▶ Task directions:
Reproduce the listing verbatim from its start through the line containing "tone curve: curves: ch0 [(0, 0.039)".

▶ Entries supplied:
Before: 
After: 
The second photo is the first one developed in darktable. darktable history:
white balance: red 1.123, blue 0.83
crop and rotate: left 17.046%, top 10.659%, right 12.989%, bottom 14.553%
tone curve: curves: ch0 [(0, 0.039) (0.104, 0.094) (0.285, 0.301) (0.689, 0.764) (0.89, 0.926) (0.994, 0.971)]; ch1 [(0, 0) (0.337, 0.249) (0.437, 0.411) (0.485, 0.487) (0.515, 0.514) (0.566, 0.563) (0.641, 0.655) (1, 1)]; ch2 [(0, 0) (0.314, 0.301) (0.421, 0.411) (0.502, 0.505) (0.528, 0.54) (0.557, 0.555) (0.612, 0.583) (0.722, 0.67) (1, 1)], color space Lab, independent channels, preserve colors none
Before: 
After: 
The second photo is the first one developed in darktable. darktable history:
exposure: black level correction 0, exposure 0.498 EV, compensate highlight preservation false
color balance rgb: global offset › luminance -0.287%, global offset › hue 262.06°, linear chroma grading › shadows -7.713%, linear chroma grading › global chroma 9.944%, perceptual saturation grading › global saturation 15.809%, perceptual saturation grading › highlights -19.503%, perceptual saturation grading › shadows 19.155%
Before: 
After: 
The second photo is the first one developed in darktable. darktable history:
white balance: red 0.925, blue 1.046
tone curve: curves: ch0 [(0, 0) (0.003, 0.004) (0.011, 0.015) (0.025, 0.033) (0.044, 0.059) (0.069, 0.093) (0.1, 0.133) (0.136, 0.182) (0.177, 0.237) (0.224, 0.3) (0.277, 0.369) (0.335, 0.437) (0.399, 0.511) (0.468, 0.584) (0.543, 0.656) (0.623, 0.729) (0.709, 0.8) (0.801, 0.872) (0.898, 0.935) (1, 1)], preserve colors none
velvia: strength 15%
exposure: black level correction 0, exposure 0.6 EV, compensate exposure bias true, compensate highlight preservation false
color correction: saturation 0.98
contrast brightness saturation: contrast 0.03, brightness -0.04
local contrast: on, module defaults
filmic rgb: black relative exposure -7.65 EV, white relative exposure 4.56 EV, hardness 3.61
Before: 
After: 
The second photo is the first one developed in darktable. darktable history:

▶ Task result:
Before: 
After: 
The second photo is the first one developed in darktable. darktable history:
white balance: red 1.123, blue 0.83
crop and rotate: left 17.046%, top 10.659%, right 12.989%, bottom 14.553%
tone curve: curves: ch0 [(0, 0.039) (0.104, 0.094) (0.285, 0.301) (0.689, 0.764) (0.89, 0.926) (0.994, 0.971)]; ch1 [(0, 0) (0.337, 0.249) (0.437, 0.411) (0.485, 0.487) (0.515, 0.514) (0.566, 0.563) (0.641, 0.655) (1, 1)]; ch2 [(0, 0) (0.314, 0.301) (0.421, 0.411) (0.502, 0.505) (0.528, 0.54) (0.557, 0.555) (0.612, 0.583) (0.722, 0.67) (1, 1)], color space Lab, independent channels, preserve colors none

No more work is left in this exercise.